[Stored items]
+++
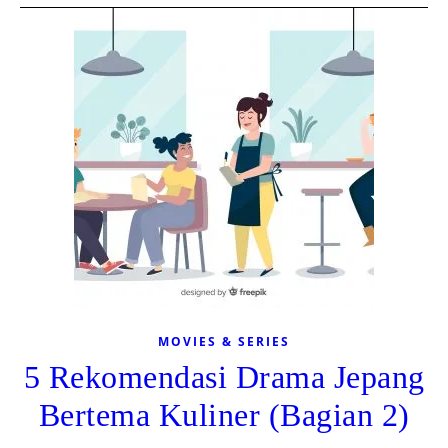
MOVIES & SERIES
5 Rekomendasi Drama Jepang
Bertema Kuliner (Bagian 2)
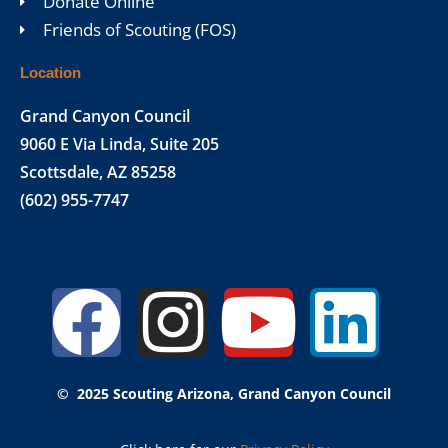
Donate Online
Friends of Scouting (FOS)
Location
Grand Canyon Council
9060 E Via Linda, Suite 205
Scottsdale, AZ 85258
(602) 955-7747
Facebook
Instagr
Yout
Lin
© 2025 Scouting Arizona, Grand Canyon Council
+++
Filter the data down to the lines that contain the string "Council", and copy them.

» Solution to this task
Grand Canyon Council
© 2025 Scouting Arizona, Grand Canyon Council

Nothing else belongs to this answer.